Show that the series $\sum 3^n \sin(\frac{1}{4^n} x)$ converges absolutely and uniformly on $(a,\infty)$, where $a>0$.

Question

Show that the series $\sum 3^n \sin(\frac{1}{4^n} x)$ converges absolutely and uniformly on $(a,\infty)$, where $a>0$.

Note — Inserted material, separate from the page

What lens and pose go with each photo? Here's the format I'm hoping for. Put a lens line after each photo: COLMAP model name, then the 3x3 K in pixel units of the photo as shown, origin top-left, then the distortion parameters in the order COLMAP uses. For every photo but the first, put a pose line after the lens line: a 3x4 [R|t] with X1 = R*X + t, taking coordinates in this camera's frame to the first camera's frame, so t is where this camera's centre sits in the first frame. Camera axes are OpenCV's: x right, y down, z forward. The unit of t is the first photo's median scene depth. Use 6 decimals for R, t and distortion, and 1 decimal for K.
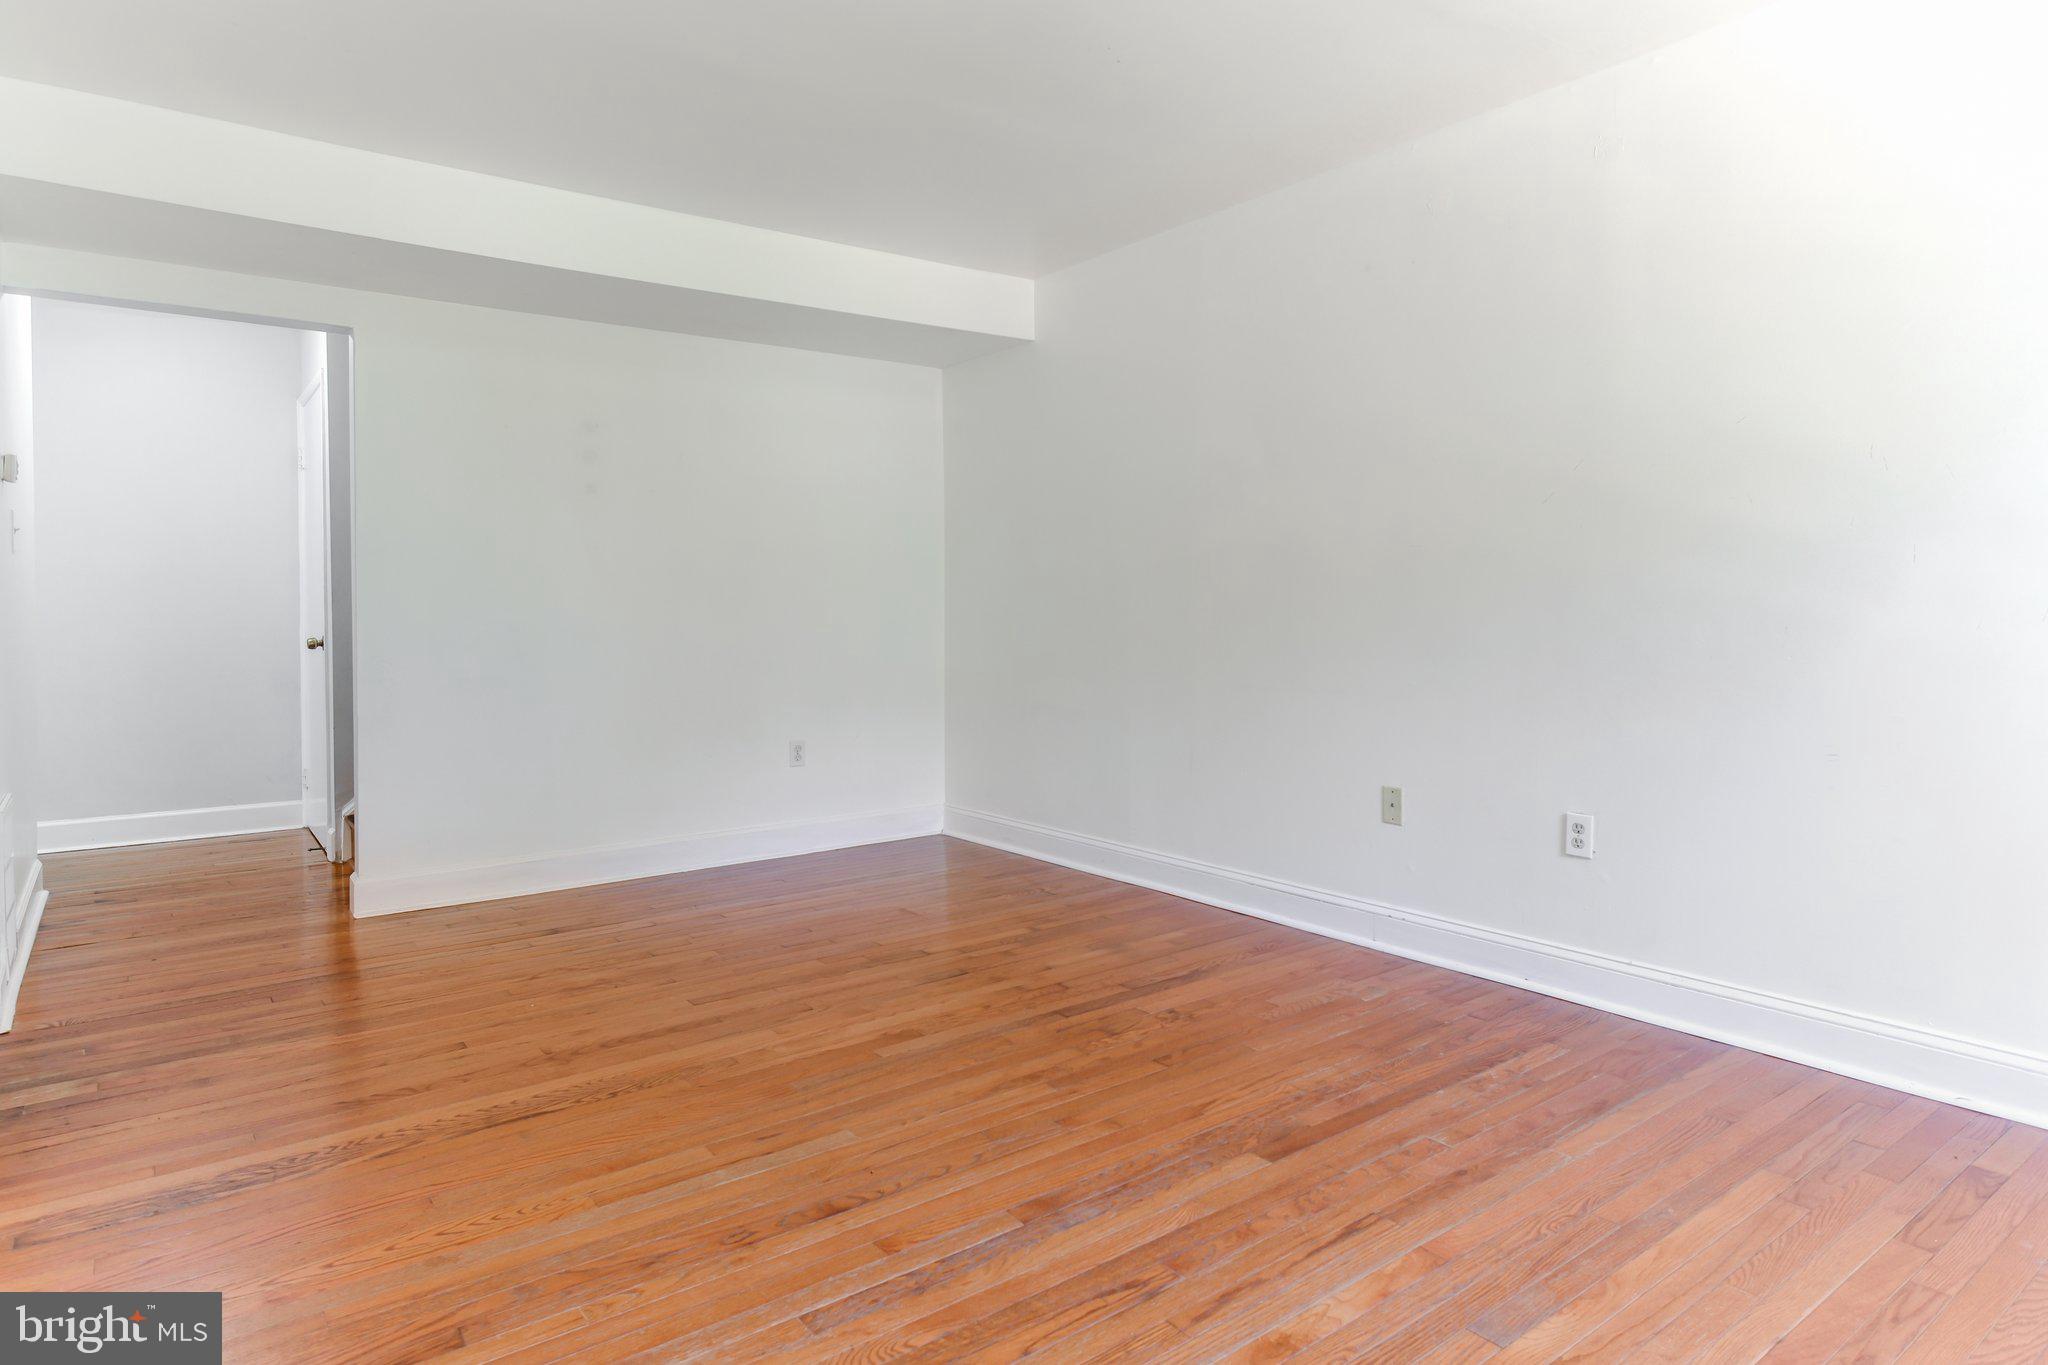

I am unable to determine how to apply the Weierstrass M-test here. Please show me how should I decide $M_n$ s.t. $|f_n(x)|\le M_n$.

Answer 1

You serie is differentiable

1. $|f_n(x)|\leq \dfrac{3^n}{4^n}x$ so it converges pointwise absolutely
2. $f_n$ is differentiable for all $n$
3. $|f_n|=\dfrac{3^n}{4^n}|\cos\left(\dfrac{x}{4^n}\right)|\leq\dfrac{3^n}{4^n}\triangleq M_n'$

$$ f'(x)=\sum \dfrac{3^n}{4^n}\cos\left(\dfrac{x}{4^n}\right)$$

By the derivation under sum sign theorem $f'$ exists and to answer your question

$\sum f_n $is uniformaly convergent also.

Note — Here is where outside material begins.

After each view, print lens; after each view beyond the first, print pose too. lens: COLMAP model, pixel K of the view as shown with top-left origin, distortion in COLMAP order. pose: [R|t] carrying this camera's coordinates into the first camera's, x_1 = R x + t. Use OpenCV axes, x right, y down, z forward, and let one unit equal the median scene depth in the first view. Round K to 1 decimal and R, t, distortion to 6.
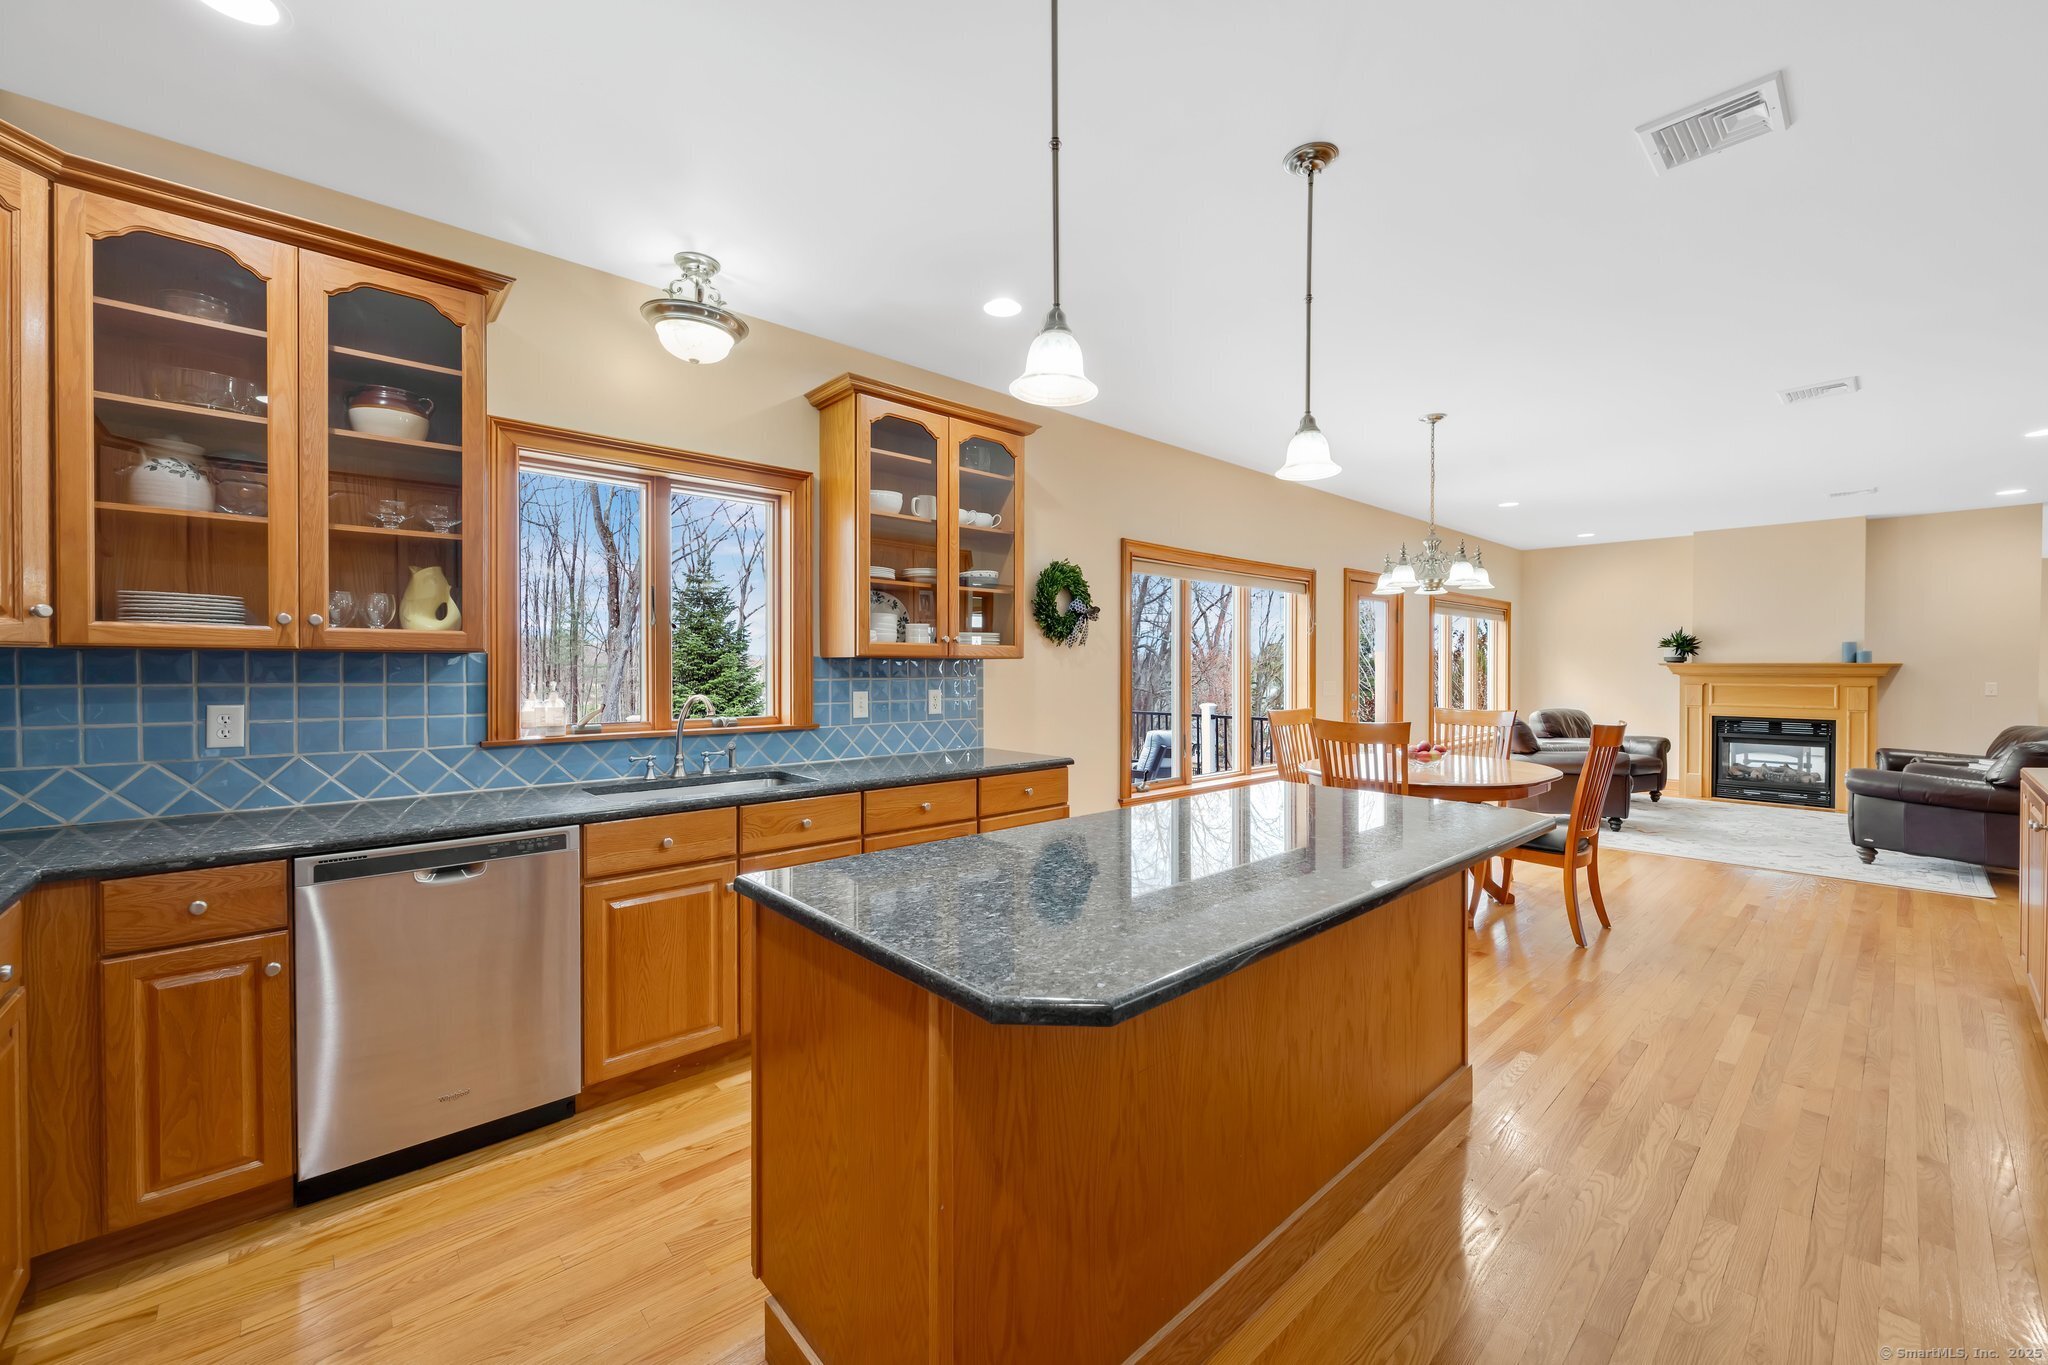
lens RADIAL K [[802.0, 0, 1032.3], [0, 802.0, 671.2], [0, 0, 1]] dist [-0.001534, 0.000121]
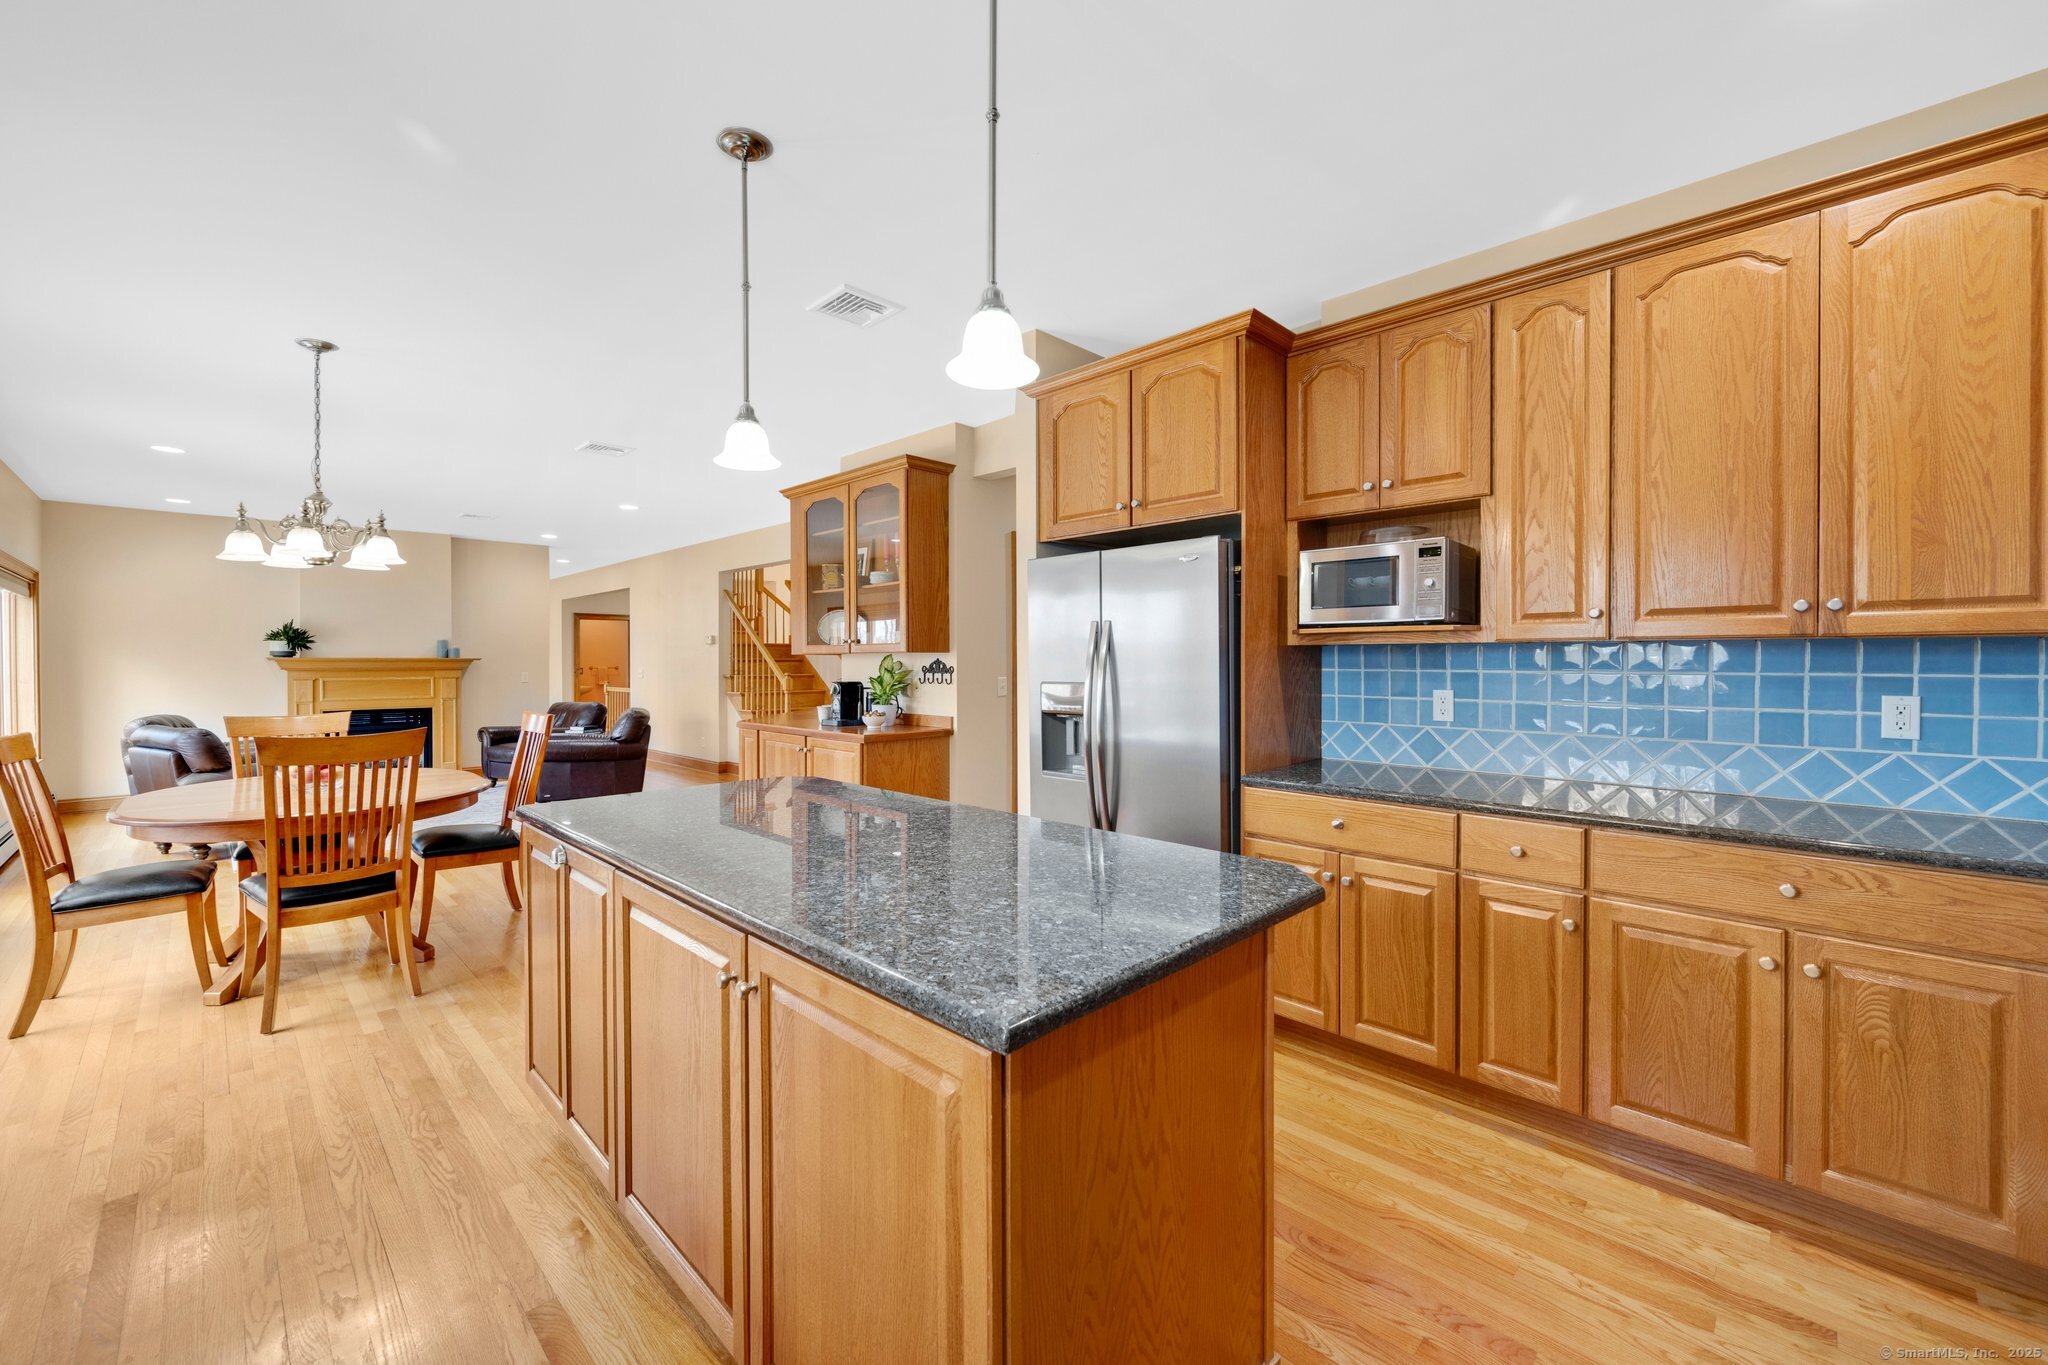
lens RADIAL K [[802.0, 0, 1032.6], [0, 802.0, 671.7], [0, 0, 1]] dist [-0.001534, 0.000121]
pose [[-0.058140, -0.016168, 0.998178, -0.191229], [0.009685, 0.999813, 0.016759, -0.001368], [-0.998261, 0.010642, -0.057972, 0.207640]]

Note : I made a detour by the derivated serie to seek uniform convergence for the initial serie.

Answer 2

$\sin x$ always less than $x$ for $x>0$ $\implies \sin(1/4^n x) < 1/4^n x$

$3^n \sin(1/4^nx) < (3/4)^n \cdot 1/x$

$\max{ (3/4)^n \cdot 1/x} = (3/4)^n \cdot 1/a$ which converges

Hence by Weierestrass theory the given series converges uniformly.